[DATA TO PROCESS]
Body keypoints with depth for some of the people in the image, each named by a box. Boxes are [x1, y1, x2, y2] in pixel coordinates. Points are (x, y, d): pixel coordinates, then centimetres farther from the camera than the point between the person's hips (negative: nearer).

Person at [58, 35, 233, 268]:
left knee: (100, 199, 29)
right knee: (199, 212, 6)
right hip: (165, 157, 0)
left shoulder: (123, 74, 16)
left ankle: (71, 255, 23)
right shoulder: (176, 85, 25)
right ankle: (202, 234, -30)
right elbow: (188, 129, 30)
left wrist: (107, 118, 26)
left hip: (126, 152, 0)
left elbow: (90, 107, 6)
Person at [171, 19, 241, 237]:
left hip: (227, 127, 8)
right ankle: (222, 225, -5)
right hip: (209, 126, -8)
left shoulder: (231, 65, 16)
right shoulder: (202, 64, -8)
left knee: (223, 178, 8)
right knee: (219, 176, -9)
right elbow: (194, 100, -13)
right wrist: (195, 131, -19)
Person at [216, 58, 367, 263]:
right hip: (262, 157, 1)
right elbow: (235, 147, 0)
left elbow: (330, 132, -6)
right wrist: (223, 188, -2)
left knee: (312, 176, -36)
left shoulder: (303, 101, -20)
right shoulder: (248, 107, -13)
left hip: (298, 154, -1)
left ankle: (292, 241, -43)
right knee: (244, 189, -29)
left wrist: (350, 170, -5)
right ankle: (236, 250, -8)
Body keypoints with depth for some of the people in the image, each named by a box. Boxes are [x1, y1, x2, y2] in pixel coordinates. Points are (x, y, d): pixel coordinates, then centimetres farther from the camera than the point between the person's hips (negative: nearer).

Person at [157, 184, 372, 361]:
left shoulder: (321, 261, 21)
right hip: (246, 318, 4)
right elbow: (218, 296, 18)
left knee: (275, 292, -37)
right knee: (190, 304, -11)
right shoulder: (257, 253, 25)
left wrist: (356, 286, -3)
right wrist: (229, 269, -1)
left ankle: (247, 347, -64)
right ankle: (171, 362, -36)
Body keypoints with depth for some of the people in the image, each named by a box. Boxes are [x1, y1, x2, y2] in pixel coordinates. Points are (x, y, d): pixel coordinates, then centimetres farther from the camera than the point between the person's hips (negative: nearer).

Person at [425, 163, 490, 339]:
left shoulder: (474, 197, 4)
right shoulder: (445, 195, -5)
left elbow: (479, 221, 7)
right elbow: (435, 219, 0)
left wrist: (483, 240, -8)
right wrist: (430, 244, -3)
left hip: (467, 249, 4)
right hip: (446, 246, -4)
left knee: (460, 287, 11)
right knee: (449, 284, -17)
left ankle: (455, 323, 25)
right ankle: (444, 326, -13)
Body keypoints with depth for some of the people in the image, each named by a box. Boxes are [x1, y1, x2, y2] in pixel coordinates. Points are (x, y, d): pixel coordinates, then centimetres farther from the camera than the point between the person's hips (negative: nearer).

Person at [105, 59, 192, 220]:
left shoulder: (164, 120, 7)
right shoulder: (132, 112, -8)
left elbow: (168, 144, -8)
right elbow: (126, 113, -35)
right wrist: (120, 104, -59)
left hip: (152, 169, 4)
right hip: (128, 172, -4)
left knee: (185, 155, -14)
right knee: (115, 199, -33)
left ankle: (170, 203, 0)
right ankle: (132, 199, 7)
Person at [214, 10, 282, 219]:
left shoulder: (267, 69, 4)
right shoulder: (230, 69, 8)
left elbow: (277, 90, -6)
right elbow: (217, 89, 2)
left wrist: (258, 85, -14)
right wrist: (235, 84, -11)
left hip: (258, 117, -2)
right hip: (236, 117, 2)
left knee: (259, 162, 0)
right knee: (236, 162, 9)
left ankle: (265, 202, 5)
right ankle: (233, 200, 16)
==
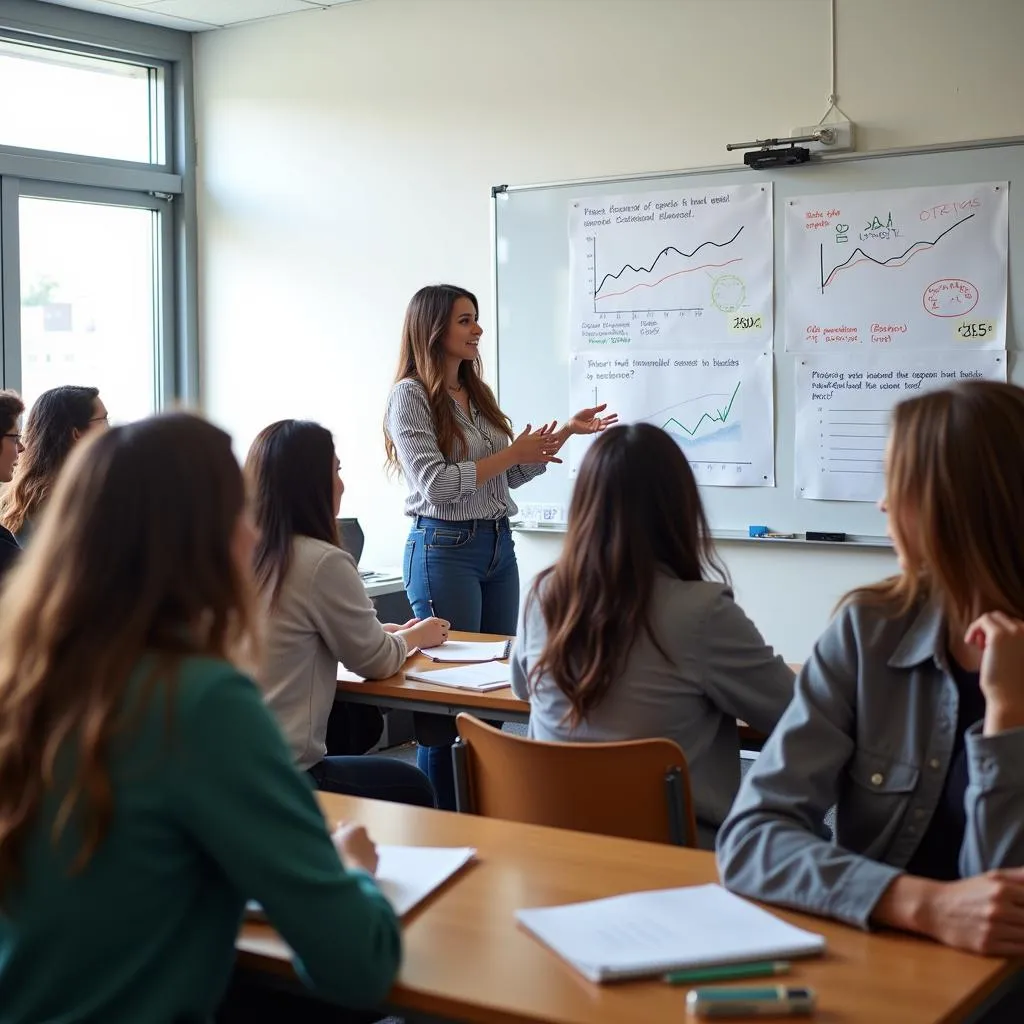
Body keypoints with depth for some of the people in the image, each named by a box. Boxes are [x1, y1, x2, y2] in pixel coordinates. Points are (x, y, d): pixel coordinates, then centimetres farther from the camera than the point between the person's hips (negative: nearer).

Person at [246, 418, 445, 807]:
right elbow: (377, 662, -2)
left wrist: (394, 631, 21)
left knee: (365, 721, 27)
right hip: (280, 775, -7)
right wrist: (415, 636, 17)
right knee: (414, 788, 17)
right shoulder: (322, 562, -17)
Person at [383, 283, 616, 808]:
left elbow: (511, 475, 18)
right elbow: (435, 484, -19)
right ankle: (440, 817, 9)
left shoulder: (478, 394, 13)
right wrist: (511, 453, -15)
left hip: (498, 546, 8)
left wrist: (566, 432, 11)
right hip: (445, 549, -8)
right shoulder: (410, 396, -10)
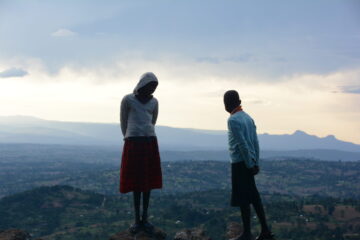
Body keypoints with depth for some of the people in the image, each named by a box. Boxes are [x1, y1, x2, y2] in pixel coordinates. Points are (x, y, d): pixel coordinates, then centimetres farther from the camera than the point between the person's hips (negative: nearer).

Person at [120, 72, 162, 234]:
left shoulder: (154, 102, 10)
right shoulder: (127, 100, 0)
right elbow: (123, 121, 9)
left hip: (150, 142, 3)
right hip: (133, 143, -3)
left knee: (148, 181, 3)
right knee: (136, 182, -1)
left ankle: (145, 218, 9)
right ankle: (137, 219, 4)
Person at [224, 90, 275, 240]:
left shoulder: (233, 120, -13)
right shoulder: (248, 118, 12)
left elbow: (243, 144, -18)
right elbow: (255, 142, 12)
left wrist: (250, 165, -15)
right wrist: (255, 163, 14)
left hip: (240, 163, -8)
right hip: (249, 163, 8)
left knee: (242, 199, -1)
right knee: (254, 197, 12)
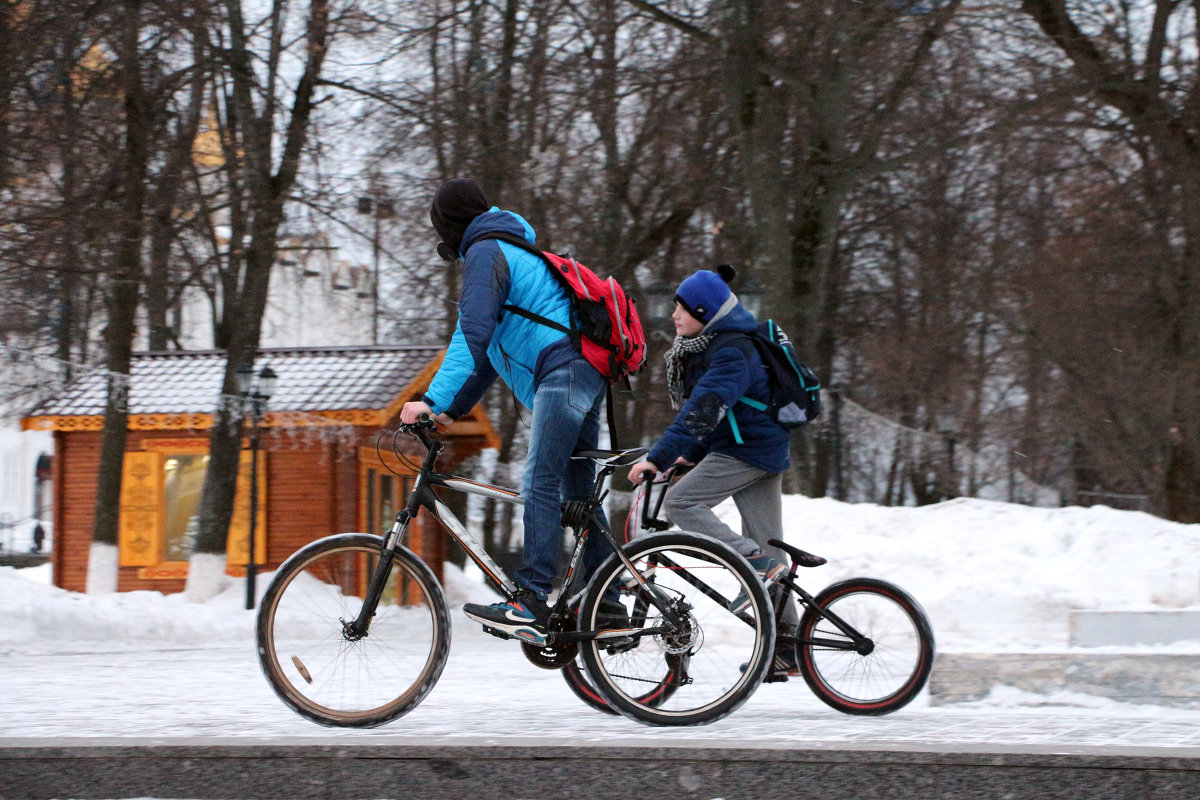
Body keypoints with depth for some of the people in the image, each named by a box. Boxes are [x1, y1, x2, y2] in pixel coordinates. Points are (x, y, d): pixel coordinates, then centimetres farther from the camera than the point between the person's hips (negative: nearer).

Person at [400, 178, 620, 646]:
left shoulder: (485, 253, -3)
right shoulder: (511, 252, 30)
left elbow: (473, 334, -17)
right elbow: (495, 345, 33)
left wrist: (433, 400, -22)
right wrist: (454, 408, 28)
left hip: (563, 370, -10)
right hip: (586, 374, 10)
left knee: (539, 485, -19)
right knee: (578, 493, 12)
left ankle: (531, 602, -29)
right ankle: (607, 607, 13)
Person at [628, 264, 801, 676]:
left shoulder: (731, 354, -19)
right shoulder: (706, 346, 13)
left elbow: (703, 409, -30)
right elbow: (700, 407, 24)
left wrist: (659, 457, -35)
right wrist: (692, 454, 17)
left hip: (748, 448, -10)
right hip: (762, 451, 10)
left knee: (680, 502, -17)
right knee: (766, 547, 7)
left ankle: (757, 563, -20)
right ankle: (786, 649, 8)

[TASK TO CARRY OUT]
Extract the lines of the entries above, starting at the line that contains "right ankle: (137, 219, 4)" and ending after the line that contains "right knee: (254, 197, 12)", and copy them exactly.

[RESULT OF THIS EXERCISE]
right ankle: (137, 219, 4)
Person at [224, 90, 275, 240]:
left shoulder: (233, 120, -13)
right shoulder: (248, 118, 12)
left elbow: (243, 144, -18)
right elbow: (255, 142, 12)
left wrist: (250, 165, -15)
right wrist: (255, 163, 14)
left hip: (240, 163, -8)
right hip: (249, 163, 8)
left knee: (242, 199, -1)
right knee: (254, 197, 12)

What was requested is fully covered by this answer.